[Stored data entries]
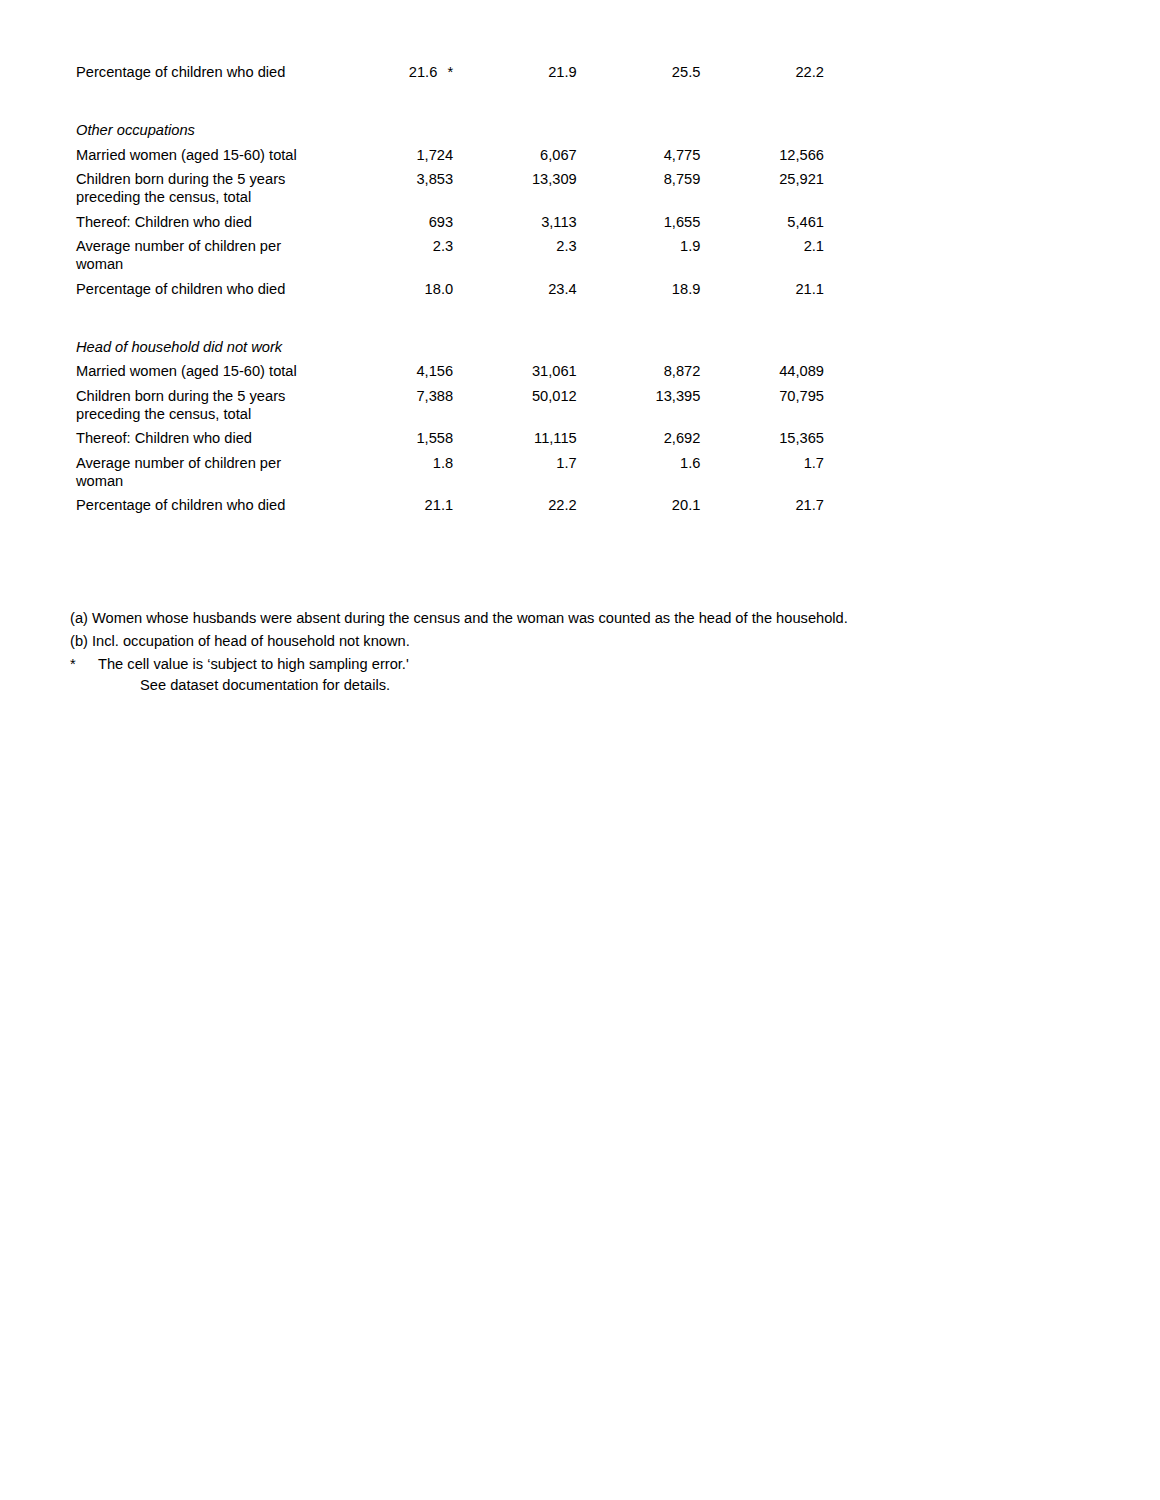| Percentage of children who died | 21.6 * | 21.9 | 25.5 | 22.2 |
| Other occupations | | | | |
| Married women (aged 15-60) total | 1,724 | 6,067 | 4,775 | 12,566 |
| Children born during the 5 years preceding the census, total | 3,853 | 13,309 | 8,759 | 25,921 |
| Thereof: Children who died | 693 | 3,113 | 1,655 | 5,461 |
| Average number of children per woman | 2.3 | 2.3 | 1.9 | 2.1 |
| Percentage of children who died | 18.0 | 23.4 | 18.9 | 21.1 |
| Head of household did not work | | | | |
| Married women (aged 15-60) total | 4,156 | 31,061 | 8,872 | 44,089 |
| Children born during the 5 years preceding the census, total | 7,388 | 50,012 | 13,395 | 70,795 |
| Thereof: Children who died | 1,558 | 11,115 | 2,692 | 15,365 |
| Average number of children per woman | 1.8 | 1.7 | 1.6 | 1.7 |
| Percentage of children who died | 21.1 | 22.2 | 20.1 | 21.7 |
(a) Women whose husbands were absent during the census and the woman was counted as the head of the household.
(b) Incl. occupation of head of household not known.
* The cell value is ‘subject to high sampling error.'
See dataset documentation for details.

* **EXERCISE**
Write out exactly those lines of the records above that lie from the one with "18.9 | 21.1 |" through the last line, including both.

* **EXERCISE OUTPUT**
| Percentage of children who died | 18.0 | 23.4 | 18.9 | 21.1 |
| Head of household did not work | | | | |
| Married women (aged 15-60) total | 4,156 | 31,061 | 8,872 | 44,089 |
| Children born during the 5 years preceding the census, total | 7,388 | 50,012 | 13,395 | 70,795 |
| Thereof: Children who died | 1,558 | 11,115 | 2,692 | 15,365 |
| Average number of children per woman | 1.8 | 1.7 | 1.6 | 1.7 |
| Percentage of children who died | 21.1 | 22.2 | 20.1 | 21.7 |
(a) Women whose husbands were absent during the census and the woman was counted as the head of the household.
(b) Incl. occupation of head of household not known.
* The cell value is ‘subject to high sampling error.'
See dataset documentation for details.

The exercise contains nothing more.